**GOAL OF THE EXERCISE:**
Go to the line holding "其次，GPS统一卫星时钟搭载的原子钟具有极高的稳定性" in the entries below and write out exactly every line down to and including the line holding "Editie is het lokaal".
*** Opening TASK INPUT ***
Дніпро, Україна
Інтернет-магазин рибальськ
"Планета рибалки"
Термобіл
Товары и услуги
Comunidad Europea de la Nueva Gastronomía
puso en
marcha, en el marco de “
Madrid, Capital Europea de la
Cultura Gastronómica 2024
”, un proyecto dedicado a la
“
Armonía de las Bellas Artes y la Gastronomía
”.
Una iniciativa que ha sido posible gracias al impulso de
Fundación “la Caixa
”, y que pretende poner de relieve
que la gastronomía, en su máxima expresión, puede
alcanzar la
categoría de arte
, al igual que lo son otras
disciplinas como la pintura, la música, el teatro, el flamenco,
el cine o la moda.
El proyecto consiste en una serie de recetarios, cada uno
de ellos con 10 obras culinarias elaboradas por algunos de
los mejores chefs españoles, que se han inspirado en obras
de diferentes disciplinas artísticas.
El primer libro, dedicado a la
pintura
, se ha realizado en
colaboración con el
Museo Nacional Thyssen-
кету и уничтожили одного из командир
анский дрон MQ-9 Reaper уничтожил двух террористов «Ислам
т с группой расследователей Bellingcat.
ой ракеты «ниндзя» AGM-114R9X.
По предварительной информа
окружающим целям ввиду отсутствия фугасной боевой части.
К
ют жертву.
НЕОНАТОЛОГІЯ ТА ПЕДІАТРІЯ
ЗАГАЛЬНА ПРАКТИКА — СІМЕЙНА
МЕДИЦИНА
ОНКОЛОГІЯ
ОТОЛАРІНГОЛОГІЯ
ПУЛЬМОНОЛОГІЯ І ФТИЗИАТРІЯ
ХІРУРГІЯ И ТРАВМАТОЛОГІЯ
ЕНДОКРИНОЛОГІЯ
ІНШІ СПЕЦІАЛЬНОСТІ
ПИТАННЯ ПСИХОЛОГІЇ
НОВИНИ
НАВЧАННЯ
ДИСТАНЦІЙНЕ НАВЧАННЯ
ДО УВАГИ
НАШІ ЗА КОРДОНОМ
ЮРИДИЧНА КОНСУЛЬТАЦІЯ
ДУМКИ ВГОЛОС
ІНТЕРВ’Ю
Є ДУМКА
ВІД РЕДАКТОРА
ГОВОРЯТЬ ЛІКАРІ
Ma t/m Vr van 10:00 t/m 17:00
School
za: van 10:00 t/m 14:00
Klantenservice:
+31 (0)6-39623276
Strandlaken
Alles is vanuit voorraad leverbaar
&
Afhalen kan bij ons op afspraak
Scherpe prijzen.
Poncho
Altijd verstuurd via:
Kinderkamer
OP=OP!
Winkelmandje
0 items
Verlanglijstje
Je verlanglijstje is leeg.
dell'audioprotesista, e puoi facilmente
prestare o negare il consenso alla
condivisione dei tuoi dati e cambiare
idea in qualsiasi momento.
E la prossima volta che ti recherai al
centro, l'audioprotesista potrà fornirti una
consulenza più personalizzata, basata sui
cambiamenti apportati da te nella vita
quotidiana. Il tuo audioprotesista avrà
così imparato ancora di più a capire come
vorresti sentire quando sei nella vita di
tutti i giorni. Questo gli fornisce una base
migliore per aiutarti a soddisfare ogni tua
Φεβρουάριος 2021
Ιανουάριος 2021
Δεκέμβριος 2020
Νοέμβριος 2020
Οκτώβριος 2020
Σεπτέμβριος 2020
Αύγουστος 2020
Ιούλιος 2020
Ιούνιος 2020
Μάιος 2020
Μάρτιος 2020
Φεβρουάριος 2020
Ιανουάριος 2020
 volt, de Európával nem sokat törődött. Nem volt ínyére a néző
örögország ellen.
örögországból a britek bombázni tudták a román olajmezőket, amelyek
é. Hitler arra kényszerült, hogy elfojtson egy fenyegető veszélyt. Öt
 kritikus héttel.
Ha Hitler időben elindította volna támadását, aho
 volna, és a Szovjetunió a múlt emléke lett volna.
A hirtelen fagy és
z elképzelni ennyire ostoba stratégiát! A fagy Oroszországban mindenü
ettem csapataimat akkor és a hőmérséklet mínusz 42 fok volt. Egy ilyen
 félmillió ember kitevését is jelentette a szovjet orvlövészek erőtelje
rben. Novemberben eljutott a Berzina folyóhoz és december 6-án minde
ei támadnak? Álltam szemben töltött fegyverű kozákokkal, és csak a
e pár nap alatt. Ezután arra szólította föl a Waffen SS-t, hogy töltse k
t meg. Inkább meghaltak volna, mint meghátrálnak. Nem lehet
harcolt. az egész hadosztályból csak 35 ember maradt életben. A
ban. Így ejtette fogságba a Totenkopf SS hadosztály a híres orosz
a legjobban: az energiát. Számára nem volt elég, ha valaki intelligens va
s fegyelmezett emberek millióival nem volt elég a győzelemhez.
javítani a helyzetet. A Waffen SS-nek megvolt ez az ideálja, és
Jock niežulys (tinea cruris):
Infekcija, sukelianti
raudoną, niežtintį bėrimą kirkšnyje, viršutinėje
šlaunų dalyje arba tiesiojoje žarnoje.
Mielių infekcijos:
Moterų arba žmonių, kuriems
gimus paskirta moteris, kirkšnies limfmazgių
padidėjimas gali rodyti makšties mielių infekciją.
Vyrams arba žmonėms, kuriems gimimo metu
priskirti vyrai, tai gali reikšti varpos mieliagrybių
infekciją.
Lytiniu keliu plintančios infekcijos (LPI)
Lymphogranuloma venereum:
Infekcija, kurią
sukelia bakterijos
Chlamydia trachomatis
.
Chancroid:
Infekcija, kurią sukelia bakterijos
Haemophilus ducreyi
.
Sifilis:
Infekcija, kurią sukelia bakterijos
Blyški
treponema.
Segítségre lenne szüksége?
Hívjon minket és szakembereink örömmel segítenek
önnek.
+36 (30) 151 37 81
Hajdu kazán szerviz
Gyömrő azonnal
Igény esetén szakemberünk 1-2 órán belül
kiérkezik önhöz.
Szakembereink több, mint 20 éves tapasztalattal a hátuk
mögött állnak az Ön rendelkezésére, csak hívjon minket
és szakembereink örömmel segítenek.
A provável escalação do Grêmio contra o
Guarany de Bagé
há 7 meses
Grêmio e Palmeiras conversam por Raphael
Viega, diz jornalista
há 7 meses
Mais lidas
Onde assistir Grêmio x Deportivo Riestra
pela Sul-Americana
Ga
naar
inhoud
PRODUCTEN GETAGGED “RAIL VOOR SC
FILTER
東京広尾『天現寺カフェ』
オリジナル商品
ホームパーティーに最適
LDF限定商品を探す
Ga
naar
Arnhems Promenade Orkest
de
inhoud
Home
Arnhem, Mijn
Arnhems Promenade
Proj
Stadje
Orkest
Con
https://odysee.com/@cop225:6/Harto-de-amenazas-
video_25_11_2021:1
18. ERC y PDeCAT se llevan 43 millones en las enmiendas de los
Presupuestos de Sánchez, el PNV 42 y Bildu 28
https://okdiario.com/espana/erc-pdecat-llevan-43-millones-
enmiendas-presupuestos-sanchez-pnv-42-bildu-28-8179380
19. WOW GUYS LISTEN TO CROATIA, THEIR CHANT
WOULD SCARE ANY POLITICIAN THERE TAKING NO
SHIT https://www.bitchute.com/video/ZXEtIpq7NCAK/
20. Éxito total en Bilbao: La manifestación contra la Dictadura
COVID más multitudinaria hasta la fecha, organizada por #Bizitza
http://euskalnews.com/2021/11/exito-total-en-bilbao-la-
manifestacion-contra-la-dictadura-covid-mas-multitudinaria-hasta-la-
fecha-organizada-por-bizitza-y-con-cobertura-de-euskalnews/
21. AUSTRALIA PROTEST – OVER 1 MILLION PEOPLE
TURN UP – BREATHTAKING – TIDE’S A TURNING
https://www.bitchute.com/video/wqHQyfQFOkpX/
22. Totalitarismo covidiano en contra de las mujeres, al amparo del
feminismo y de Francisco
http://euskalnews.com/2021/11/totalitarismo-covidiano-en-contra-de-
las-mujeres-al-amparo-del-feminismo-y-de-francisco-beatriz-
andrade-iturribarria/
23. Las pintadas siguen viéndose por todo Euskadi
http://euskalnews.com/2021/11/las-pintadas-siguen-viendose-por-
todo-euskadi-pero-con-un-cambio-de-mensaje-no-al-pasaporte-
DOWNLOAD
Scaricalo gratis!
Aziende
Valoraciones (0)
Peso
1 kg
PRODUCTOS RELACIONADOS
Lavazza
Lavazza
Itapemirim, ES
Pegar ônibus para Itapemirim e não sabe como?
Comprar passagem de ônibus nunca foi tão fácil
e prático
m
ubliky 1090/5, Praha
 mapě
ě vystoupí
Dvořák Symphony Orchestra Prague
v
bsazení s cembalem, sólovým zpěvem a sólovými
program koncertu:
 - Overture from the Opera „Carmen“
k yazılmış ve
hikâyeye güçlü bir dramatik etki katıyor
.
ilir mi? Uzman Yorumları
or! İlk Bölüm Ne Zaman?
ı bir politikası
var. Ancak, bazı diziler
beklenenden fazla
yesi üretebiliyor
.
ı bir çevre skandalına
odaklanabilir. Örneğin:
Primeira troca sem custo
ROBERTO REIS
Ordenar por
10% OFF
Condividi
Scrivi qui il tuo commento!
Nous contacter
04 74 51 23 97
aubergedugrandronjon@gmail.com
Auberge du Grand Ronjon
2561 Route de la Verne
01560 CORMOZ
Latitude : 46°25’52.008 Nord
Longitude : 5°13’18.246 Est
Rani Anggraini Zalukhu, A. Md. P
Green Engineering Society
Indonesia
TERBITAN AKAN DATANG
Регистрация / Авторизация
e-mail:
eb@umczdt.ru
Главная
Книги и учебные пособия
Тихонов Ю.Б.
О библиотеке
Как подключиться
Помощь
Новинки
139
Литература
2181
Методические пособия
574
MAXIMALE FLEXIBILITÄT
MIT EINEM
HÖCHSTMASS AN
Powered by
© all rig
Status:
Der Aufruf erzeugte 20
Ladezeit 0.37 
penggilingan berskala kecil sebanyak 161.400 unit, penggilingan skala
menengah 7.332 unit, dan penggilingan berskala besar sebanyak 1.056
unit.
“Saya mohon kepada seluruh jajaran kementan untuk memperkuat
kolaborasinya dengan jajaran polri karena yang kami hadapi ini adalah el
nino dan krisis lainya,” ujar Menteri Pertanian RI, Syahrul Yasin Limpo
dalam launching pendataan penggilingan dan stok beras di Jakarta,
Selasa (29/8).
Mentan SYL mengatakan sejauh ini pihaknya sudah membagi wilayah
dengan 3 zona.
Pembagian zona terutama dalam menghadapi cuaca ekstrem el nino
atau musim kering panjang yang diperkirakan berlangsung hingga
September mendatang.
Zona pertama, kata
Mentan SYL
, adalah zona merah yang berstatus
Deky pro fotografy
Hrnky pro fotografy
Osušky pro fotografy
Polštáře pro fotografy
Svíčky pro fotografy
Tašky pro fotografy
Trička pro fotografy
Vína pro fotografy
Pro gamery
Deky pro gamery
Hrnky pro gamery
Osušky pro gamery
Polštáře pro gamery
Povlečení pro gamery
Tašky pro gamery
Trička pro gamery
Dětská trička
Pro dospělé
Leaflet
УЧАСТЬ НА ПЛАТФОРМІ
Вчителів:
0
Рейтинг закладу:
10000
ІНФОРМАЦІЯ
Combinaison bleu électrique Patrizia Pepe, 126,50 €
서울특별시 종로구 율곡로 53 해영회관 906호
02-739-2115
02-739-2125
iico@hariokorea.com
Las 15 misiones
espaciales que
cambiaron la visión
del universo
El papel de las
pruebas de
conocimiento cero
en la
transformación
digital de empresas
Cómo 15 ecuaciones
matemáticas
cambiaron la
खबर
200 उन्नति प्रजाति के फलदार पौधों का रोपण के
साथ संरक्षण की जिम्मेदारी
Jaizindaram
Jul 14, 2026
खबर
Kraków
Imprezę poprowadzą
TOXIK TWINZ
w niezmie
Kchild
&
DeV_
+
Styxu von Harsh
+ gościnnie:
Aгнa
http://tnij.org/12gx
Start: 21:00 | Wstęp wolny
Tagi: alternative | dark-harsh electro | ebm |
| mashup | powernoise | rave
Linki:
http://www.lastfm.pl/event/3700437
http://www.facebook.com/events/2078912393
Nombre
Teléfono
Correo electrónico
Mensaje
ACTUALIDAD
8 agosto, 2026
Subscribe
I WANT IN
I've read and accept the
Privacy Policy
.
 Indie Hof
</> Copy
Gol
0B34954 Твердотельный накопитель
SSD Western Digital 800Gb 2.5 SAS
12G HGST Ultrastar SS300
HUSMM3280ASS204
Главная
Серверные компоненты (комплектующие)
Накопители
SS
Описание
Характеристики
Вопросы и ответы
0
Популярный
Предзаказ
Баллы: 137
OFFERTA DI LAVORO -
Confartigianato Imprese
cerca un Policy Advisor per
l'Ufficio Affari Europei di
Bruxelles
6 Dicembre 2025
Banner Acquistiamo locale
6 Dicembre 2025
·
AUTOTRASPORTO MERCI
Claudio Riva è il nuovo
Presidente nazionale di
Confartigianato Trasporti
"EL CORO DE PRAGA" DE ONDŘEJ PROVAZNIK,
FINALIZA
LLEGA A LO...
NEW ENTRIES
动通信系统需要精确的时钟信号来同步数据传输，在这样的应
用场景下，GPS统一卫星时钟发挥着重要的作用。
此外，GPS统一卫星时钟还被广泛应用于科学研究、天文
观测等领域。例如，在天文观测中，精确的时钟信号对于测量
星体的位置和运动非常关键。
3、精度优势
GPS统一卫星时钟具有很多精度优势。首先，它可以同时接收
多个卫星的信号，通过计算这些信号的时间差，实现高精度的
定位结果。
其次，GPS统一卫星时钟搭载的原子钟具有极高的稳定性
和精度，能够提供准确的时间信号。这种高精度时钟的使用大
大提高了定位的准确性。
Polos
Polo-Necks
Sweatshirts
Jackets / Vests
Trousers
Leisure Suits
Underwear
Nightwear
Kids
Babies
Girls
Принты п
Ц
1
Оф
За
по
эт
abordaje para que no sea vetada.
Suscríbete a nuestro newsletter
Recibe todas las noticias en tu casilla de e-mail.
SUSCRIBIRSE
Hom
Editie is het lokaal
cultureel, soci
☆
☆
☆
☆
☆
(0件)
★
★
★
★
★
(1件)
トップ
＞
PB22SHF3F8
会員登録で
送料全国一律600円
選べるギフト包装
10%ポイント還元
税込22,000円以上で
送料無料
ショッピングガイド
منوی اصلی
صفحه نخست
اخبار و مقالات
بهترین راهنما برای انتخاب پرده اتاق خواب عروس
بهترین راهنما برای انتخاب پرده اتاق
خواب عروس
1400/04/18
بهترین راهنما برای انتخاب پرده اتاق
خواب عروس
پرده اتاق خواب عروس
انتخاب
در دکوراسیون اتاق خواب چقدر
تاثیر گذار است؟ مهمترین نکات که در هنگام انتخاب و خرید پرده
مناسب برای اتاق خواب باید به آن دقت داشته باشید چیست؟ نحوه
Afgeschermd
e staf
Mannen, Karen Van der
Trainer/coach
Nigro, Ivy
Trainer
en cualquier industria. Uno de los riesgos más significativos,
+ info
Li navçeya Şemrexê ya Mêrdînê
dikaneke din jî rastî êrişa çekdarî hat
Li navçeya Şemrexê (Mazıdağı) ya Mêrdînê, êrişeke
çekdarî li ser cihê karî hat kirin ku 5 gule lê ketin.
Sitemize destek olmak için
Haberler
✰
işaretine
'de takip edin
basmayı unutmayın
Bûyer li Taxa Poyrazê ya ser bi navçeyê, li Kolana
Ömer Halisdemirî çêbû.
*** Closing TASK INPUT ***
**SOLUTION TO THIS TASK:**
其次，GPS统一卫星时钟搭载的原子钟具有极高的稳定性
和精度，能够提供准确的时间信号。这种高精度时钟的使用大
大提高了定位的准确性。
Polos
Polo-Necks
Sweatshirts
Jackets / Vests
Trousers
Leisure Suits
Underwear
Nightwear
Kids
Babies
Girls
Принты п
Ц
1
Оф
За
по
эт
abordaje para que no sea vetada.
Suscríbete a nuestro newsletter
Recibe todas las noticias en tu casilla de e-mail.
SUSCRIBIRSE
Hom
Editie is het lokaal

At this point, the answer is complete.